Researchers at the Auckland Bioengineering Institute and Technische Universität Dresden have recently designed a new type of inflatable robot for space navigation. These robots, presented in a paper published in SPIE Digital Library, were created using dielectric elastomer transducers (DETs), which are essentially electrical capacitors made from soft rubbery materials.
“Current space technology is limited by its mass and volume. It takes thousands of dollars to launch even a single kilogram into orbit,” Joseph Ashby, one of the researchers who carried out the study, told TechXplore. “Our research aims to replace or augment current technology with lighter smart-material replacements combined with inflatable structures.”
If they are integrated with inflatable structures, DETs could aid the development of soft and low-mass robots, which have high packaging efficiency and are easy to deploy. In fact, DETs deform when a voltage is applied to them, due to the Maxwell stress generated by the electric field.
Unlike traditional electric motors, these capacitors allow researchers to produce a wide range of motions and forces without complex, heavy gearing mechanisms. DETs can also be used as strain sensors by monitoring their changes in capacitance as they are stretched. This means that they also have a self-sensory advantage without the need for external monitoring systems.
“As they are made entirely of soft materials, DET structures can be inflated similarly to a balloon,” Ashby explained. “This means that they can form large structures when deployed, but can be packed into small spaces beforehand, which makes them ideal candidates for space applications, where launch capabilities are volume limited.”
In their study, Ashby and his colleagues investigated the motions achieved from the actuation of three experimental designs. In the first of these designs, the robot’s dome actuator is built from a sheet of silicone rubber with segmented electrodes.

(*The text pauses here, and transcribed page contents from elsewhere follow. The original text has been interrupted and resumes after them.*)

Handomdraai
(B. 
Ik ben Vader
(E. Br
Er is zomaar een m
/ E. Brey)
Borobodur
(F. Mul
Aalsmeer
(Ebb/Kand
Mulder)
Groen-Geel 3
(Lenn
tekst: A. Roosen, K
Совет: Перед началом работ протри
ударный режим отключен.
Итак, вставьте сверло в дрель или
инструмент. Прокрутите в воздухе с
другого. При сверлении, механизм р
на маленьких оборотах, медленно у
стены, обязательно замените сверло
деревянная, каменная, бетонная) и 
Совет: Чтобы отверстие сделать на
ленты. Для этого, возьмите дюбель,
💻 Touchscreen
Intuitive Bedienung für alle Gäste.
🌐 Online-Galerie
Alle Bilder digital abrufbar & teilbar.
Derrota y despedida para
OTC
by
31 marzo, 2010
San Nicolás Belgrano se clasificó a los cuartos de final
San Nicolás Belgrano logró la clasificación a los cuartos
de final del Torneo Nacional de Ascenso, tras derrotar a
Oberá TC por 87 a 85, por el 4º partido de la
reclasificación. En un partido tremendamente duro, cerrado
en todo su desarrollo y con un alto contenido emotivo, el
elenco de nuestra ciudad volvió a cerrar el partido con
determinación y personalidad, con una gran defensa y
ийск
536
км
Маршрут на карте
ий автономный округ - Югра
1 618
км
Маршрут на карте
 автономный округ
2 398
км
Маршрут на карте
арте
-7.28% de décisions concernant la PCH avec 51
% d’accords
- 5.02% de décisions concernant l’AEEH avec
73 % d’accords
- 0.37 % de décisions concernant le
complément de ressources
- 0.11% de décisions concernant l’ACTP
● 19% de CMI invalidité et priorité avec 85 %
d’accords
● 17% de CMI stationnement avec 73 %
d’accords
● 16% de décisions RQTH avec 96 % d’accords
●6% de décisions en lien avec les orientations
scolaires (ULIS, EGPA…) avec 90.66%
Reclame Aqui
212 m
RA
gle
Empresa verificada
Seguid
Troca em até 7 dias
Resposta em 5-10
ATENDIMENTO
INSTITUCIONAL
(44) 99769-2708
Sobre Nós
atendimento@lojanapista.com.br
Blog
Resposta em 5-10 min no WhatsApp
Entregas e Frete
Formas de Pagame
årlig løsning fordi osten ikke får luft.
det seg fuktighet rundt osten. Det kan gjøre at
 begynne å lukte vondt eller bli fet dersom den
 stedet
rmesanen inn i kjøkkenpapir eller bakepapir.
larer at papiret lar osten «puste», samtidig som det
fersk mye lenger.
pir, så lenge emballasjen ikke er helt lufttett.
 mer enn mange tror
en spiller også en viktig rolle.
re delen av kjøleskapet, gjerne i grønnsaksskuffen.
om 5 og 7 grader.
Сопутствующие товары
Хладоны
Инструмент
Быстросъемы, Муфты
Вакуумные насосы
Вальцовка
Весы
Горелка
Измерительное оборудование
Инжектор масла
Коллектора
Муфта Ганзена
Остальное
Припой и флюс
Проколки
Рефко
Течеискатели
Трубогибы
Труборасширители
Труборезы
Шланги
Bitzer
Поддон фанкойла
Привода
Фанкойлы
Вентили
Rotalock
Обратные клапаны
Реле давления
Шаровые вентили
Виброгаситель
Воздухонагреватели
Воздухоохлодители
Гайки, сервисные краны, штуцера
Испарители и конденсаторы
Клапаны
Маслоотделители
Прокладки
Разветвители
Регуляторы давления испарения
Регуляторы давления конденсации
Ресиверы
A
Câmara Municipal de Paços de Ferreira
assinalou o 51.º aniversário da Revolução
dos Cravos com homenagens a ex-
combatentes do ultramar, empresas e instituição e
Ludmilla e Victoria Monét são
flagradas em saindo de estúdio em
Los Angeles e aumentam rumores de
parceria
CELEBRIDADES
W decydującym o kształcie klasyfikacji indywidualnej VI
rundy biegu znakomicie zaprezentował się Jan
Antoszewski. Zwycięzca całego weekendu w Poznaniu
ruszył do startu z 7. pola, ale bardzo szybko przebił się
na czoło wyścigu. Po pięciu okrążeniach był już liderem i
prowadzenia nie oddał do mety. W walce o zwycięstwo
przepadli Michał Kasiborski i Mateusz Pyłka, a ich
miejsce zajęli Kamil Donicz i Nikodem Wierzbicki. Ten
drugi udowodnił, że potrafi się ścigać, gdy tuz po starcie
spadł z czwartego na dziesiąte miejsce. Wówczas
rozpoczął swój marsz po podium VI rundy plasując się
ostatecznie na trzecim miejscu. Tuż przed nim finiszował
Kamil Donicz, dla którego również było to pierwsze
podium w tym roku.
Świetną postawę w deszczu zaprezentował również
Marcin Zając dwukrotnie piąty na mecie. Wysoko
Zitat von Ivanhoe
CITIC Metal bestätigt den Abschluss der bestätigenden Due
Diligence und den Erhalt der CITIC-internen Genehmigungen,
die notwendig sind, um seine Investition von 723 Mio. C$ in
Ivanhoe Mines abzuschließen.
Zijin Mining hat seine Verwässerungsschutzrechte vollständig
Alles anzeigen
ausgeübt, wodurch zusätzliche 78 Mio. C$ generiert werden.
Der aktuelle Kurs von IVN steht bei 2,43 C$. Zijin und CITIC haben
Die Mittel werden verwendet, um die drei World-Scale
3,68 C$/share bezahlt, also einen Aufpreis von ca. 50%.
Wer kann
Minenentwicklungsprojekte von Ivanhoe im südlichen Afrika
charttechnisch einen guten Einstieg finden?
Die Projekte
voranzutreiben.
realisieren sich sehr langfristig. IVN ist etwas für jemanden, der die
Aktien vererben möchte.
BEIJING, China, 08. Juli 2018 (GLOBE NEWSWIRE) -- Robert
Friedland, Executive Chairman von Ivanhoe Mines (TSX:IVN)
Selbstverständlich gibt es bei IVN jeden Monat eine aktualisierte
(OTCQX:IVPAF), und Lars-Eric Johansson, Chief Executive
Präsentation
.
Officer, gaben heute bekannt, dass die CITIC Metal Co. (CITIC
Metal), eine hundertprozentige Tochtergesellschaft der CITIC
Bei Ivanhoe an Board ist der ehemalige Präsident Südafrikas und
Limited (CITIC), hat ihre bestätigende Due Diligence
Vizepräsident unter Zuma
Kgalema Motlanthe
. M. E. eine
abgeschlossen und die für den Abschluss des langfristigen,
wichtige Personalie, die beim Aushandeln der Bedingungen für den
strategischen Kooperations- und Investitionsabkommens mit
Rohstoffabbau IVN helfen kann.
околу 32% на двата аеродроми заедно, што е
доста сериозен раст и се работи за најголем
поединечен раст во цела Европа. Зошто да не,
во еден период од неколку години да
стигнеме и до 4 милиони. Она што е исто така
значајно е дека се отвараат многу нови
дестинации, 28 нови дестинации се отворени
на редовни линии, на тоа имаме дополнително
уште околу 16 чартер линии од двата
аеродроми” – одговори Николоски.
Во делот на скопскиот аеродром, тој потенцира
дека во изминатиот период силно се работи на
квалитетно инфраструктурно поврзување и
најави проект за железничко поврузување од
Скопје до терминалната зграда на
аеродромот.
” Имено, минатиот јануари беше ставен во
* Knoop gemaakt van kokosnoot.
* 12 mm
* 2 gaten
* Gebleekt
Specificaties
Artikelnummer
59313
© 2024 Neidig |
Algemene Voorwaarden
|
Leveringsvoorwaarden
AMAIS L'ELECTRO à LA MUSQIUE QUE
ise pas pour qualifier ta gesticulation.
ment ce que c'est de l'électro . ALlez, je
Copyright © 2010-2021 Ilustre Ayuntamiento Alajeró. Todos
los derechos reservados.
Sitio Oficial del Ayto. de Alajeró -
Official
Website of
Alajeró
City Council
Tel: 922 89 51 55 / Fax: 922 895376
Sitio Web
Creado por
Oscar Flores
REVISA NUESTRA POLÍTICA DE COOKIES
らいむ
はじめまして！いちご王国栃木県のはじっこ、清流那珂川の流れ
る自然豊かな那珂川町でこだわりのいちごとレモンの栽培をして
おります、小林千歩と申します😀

The second design is similar, but with an elongation of the dome actuator in order to produce locomotory motion from phased actuation of segments. Finally, the third is a rolled cylindrical design with variations in the seam geometry, electrode position and composition, which allowed the the researchers to achieve multiple resonant and non-resonant motions.
“On a large scale, by allowing the deployment of large structures capable of movement and/or self-structural health monitoring from low-mass, low-volume launch vehicles, we would be able to expand our space exploration capabilities,” Ashby said. “On a narrower focus, giving smaller satellites (of increasing popularity) the chance to deploy and control antennae or arrays that would otherwise be too large for their size would give them vastly improved communication and power facilities.”
Ashby and his colleagues modeled each of their designs using commercially available FEM software and then tested them in simulations as they underwent inflation and actuation. Although their experiments yielded promising results, the robots are still at very early stages of development.
For their technology to become a feasible alternative to current space actuators, the researchers still need to overcome a number of key challenges. For example, the operation of DETs in space has so far proved to be impractical due to a number of complex environmental conditions.
“We now plan to continue developing our existing prototypes, but also explore other possible designs for a variety of different applications,” Ashby said. “We are also working on developing shielding methods to protect our robots from the harsh space environment.”